DATA TO PROCESS:
---+---
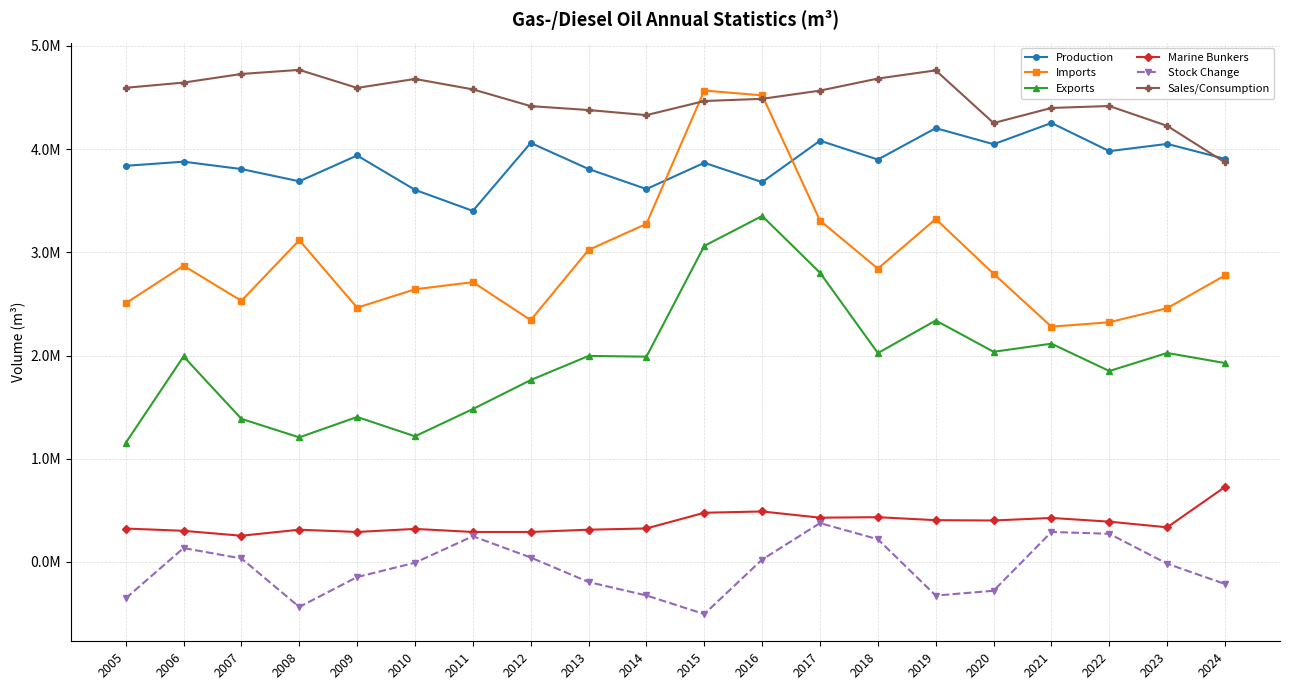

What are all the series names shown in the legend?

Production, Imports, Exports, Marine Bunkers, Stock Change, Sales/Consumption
---+---
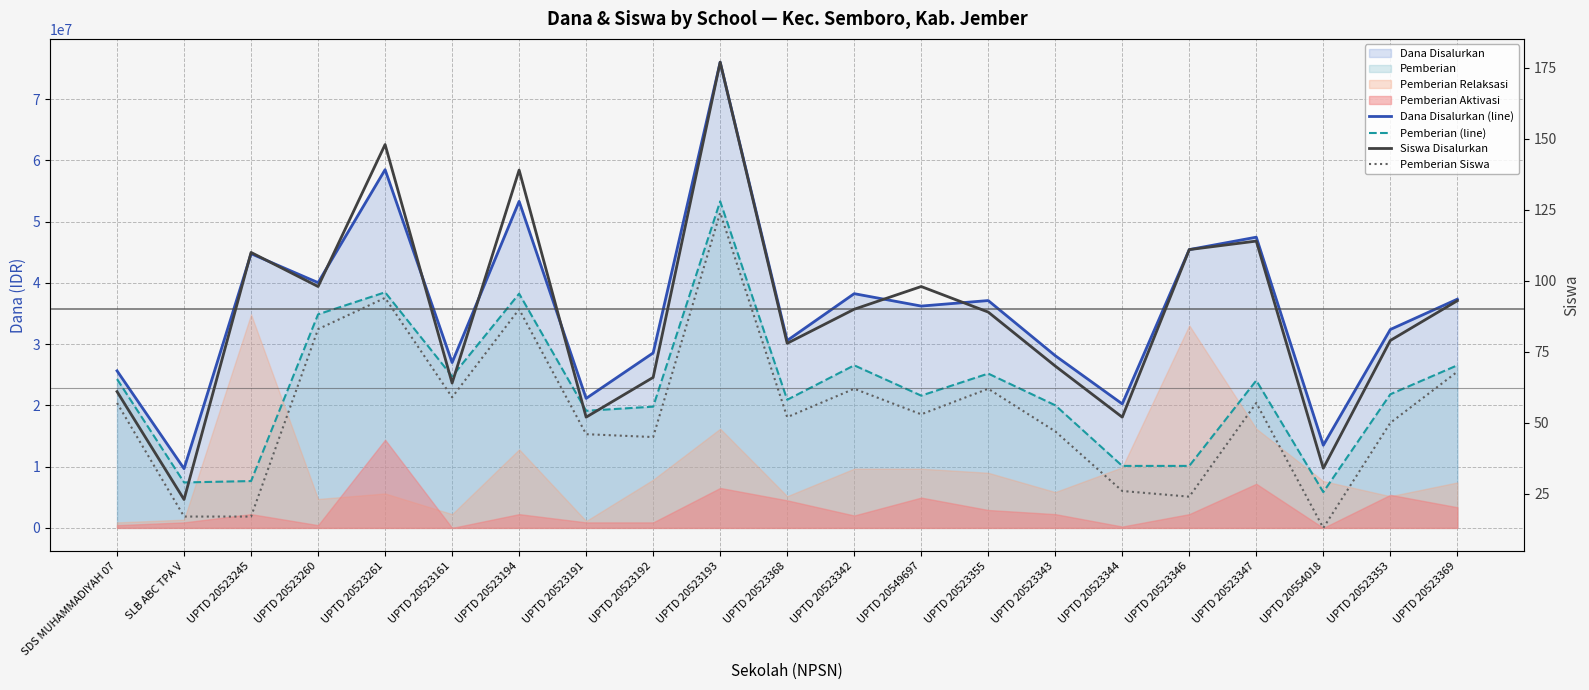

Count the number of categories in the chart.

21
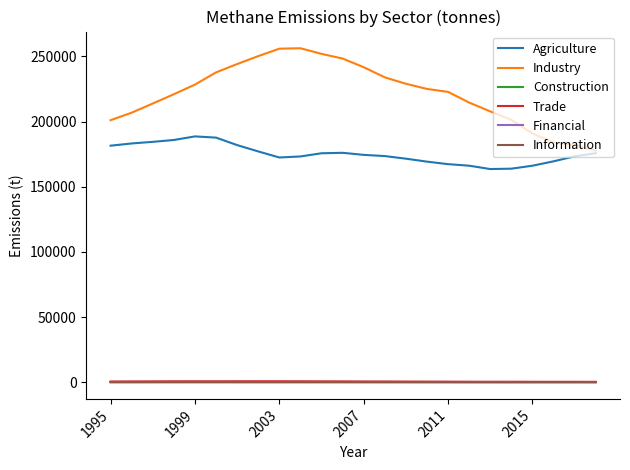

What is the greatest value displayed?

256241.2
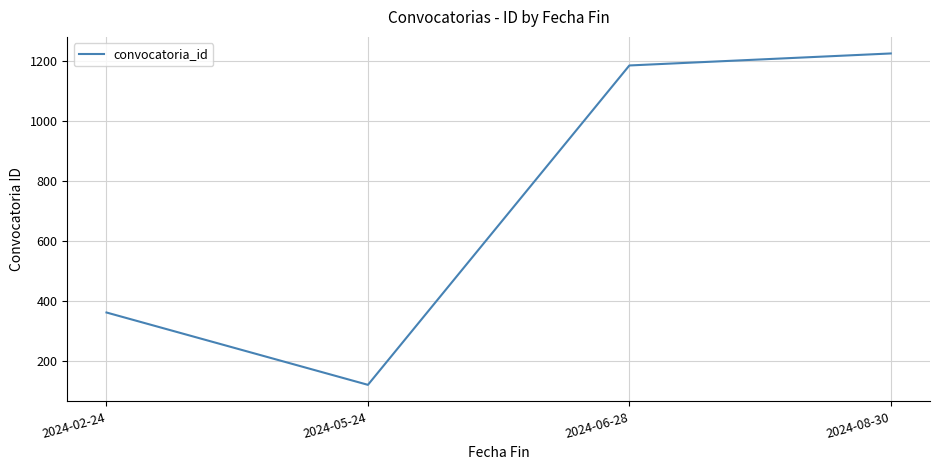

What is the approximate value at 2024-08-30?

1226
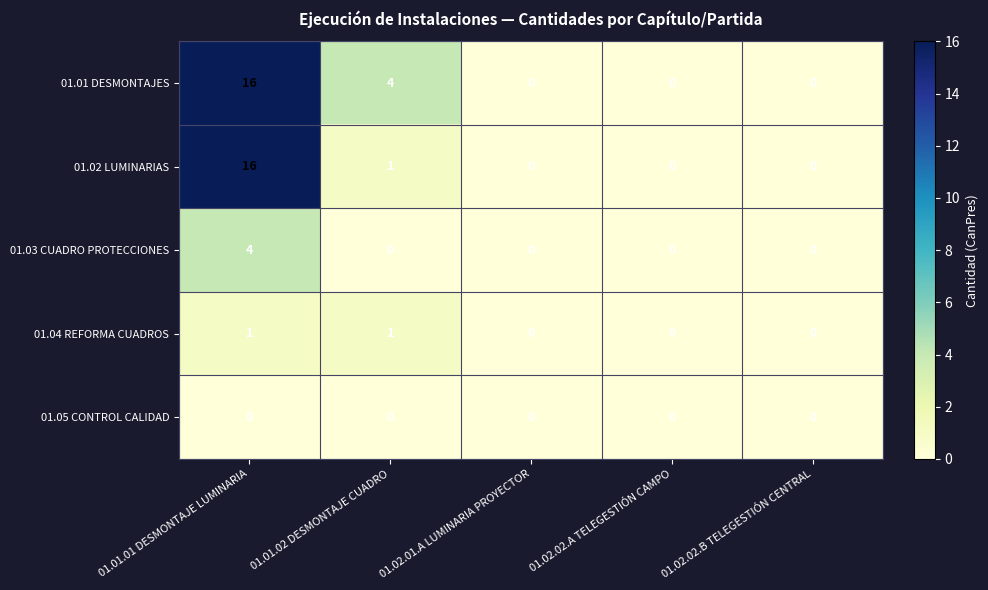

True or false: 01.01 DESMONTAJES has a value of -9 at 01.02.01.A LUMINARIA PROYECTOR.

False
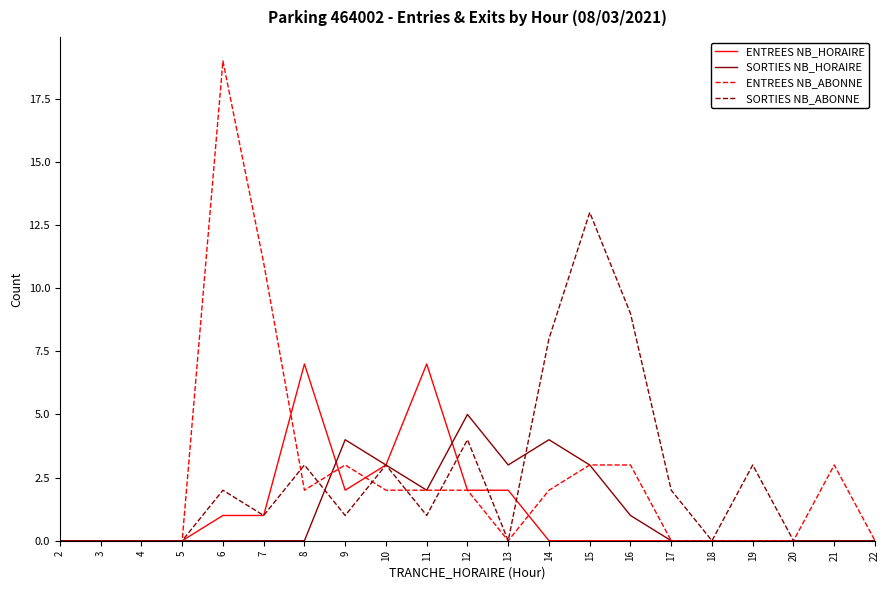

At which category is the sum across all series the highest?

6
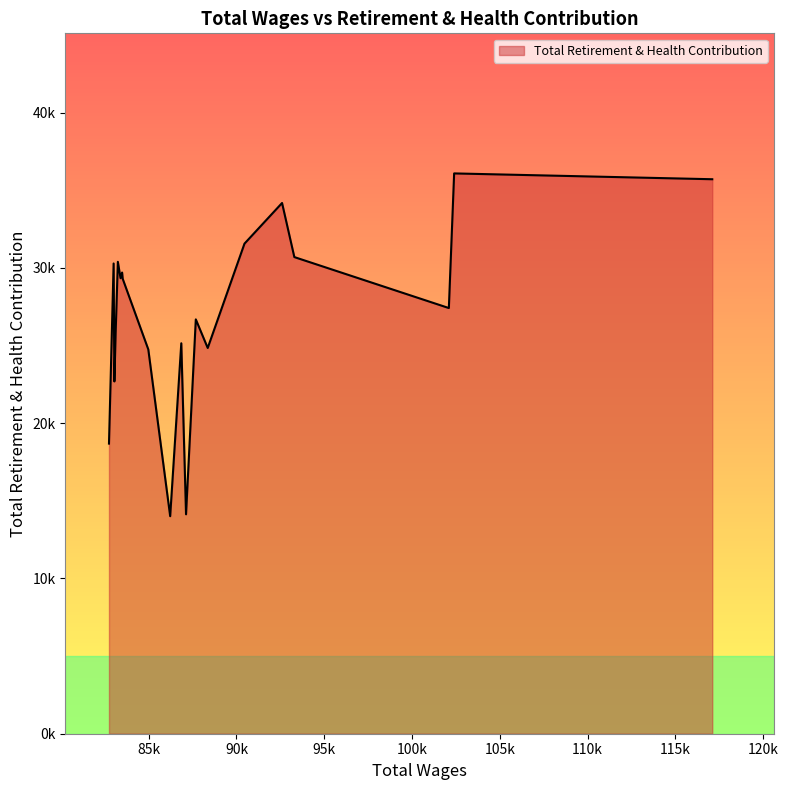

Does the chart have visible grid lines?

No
---+---
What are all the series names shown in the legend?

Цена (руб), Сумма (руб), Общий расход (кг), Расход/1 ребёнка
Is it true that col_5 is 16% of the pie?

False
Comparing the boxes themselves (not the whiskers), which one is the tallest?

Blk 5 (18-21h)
---+---
ABOUT THIS TASK: Please go through the data above, find every line that contains the word "which", and copy each of those lines in full.

EXERCISE SOLUTION:
At which category is the sum across all series the highest?
Comparing the boxes themselves (not the whiskers), which one is the tallest?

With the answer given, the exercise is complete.